提供された文章.
この記事は
Rob Pike氏が提唱したGoの設計哲学やベストプラクティスを完結にまとめたGo Proverbsですが意外と日本語訳している記事が少なかったので、まとめてみようと思います。
少し長くなりそうなので、前編・後編くらいに分けて書いていこうかなと思います。
それぞれ元ネタのyoutubeのリンクを貼っているので、気になったものがあれば是非そちらも見てみてください。
内容
メモリを共有することで通信するのではなく、通信することでメモリを共有せよ
原文: Don't communicate by sharing memory, share memory by communicating.
これはGoの並行処理における思想を説明しています。
javaやpythonなど従来の言語では、複数のスレッドが同じメモリ領域を共有し、ロック(mutexなど)を使って同期しています。これはデータ競合やデッドロックのリスクが高いアプローチになります。
そこでGoではゴルーチン間でチャネルを使ってメッセージをやり取りするアプローチをとりました。これにより、データの所有権が明確で、安全にデータをやり取りできるようになります。すごいですね。(小並感)
詳しくは他記事をご参照ください。
個人的にはこの記事がとても分かりやすかったです。
https://zenn.dev/farstep/articles/f712e05bd6ff9d
並行性は並列性ではない
原文: Concurrency is not parallelism.

提供された一覧.
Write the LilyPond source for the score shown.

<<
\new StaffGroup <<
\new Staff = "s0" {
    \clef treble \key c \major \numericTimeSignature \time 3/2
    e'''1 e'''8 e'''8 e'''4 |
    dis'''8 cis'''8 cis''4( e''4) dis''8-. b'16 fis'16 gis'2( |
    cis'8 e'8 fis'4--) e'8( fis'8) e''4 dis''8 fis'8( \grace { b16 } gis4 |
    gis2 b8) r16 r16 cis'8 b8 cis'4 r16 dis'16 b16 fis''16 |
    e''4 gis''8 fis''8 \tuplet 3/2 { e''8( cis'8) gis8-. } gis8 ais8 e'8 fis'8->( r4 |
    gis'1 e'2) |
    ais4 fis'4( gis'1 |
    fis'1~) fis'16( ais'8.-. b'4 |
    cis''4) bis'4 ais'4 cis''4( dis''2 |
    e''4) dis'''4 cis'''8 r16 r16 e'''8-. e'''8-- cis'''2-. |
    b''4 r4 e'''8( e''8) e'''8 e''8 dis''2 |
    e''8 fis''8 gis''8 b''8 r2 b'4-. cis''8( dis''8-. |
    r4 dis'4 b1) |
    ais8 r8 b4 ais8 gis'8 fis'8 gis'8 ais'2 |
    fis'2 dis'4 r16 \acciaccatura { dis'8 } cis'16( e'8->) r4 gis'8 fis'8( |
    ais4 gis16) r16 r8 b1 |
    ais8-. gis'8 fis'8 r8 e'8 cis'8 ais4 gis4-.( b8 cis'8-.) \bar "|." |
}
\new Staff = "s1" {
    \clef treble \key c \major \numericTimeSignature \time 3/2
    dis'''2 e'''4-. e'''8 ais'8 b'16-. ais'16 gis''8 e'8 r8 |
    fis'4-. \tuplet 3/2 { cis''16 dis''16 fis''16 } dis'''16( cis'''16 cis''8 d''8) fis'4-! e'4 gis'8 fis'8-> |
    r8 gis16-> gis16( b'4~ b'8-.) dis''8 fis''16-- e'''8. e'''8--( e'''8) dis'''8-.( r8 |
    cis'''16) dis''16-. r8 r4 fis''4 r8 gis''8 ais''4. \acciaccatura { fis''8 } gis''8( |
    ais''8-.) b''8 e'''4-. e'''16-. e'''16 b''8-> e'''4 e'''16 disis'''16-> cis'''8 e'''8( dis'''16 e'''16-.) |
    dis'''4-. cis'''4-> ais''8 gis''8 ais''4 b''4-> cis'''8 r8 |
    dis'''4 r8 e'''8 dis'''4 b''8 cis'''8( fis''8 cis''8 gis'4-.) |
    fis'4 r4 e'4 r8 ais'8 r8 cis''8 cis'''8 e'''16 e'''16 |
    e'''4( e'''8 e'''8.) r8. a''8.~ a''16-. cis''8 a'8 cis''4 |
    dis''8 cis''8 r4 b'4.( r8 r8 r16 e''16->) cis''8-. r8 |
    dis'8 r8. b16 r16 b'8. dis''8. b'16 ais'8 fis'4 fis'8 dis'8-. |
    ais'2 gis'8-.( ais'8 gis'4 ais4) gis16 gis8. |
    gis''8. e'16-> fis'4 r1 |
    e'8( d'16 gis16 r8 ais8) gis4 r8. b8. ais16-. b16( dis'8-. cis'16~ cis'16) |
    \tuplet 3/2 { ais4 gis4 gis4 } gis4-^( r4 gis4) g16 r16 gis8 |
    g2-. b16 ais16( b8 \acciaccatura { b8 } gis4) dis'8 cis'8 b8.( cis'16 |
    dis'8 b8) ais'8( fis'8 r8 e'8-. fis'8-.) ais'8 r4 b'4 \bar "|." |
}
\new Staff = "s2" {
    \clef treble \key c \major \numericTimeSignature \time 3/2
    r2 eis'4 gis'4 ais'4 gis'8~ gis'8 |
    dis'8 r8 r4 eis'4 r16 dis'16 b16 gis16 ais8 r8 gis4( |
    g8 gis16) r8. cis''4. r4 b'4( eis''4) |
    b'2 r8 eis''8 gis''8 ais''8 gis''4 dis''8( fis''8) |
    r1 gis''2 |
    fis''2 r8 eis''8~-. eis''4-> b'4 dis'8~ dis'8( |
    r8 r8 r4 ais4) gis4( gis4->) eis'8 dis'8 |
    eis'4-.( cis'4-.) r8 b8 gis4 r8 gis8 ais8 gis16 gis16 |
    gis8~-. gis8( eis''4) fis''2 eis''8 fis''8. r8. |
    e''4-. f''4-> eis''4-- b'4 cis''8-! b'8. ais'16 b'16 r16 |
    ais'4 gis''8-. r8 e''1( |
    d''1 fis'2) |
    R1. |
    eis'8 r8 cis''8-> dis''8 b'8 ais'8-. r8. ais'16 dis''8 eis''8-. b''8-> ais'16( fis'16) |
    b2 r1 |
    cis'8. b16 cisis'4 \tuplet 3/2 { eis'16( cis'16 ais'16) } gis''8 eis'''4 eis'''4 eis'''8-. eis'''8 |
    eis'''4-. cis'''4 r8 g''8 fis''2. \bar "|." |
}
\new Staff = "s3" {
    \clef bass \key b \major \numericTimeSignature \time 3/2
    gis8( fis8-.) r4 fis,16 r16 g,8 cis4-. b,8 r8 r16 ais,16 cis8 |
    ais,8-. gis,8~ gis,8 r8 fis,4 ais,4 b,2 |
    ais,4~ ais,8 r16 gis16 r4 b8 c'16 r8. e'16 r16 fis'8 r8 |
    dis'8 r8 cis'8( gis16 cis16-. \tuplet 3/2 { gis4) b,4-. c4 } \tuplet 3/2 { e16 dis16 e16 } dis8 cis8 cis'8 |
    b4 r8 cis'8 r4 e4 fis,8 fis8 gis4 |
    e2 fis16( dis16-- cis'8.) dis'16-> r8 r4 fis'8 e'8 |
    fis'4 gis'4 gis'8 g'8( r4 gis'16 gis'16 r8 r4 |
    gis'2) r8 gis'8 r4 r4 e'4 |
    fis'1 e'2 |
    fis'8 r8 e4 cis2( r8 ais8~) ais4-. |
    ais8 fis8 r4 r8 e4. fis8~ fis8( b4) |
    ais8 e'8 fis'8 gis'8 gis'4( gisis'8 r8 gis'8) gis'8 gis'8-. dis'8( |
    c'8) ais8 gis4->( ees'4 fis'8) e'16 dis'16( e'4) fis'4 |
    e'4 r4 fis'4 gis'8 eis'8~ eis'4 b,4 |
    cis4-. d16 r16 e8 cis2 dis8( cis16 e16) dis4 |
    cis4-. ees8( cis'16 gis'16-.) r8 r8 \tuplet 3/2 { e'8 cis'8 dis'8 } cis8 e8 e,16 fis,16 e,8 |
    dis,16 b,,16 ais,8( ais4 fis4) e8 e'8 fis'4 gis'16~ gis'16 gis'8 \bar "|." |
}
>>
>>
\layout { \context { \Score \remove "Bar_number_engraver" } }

取り組む課題.
**A.** Go Proverbsの記事から、「それぞれ元ネタのyoutub」から「memory by communicating.」までの部分を一字一句そのまま書き写してください。
**B.** Go Proverbsを紹介する記事の続きを、最後に示された文の次から書き進めてください。

課題別の結果.
**A.**
それぞれ元ネタのyoutubeのリンクを貼っているので、気になったものがあれば是非そちらも見てみてください。
内容
メモリを共有することで通信するのではなく、通信することでメモリを共有せよ
原文: Don't communicate by sharing memory, share memory by communicating.

**B.**
ここでは並行性と並列性の違いについて解説されています。
- 並行性
- 複数のタスクを同時に進めるように見せること
- タスクの切り替えによって実現されており、効率的なリソース利用が目的
- 実行順序が保たれる
- 1人のウェイターが複数のテーブルを順番に回るイメージ
- 並列性
- 複数のタスクを物理的に同時に実行すること
- 複数のゴルーチンを同時実行し複数のCPUコアを使用しており、処理速度の向上が目的
- 複数のウェイターがそれぞれ別のテーブルを担当するイメージ
- 実行順序が保たれない
と言う違いらしいです。簡単なコードで書くとこんな感じです。
// 並行処理
func concurrencyExample() {
ch := make(chan int)
go func() {
for i := 0; i < 5; i++ {
ch <- i
time.Sleep(100 * time.Millisecond)
}
close(ch)
}()
for num := range ch {
fmt.Println("Concurrent:", num)
}
}
// 並列処理
func parallelismExample() {
var wg sync.WaitGroup
for i := 0; i < 5; i++ {
wg.Add(1)
go func(n int) {
defer wg.Done()
fmt.Println("Parallel:", n)
}(i)
}
wg.Wait()
}
チャネルはデータの流れを調整し、ミューテックスは直列化する必要がある
原文: Channels orchestrate; mutexes serialize.
チャネルとミューテックスという二つのメモリの安全性を保つための仕組みについて、特性を理解した上で目的に応じて使い分けようね、と言うことが書かれています。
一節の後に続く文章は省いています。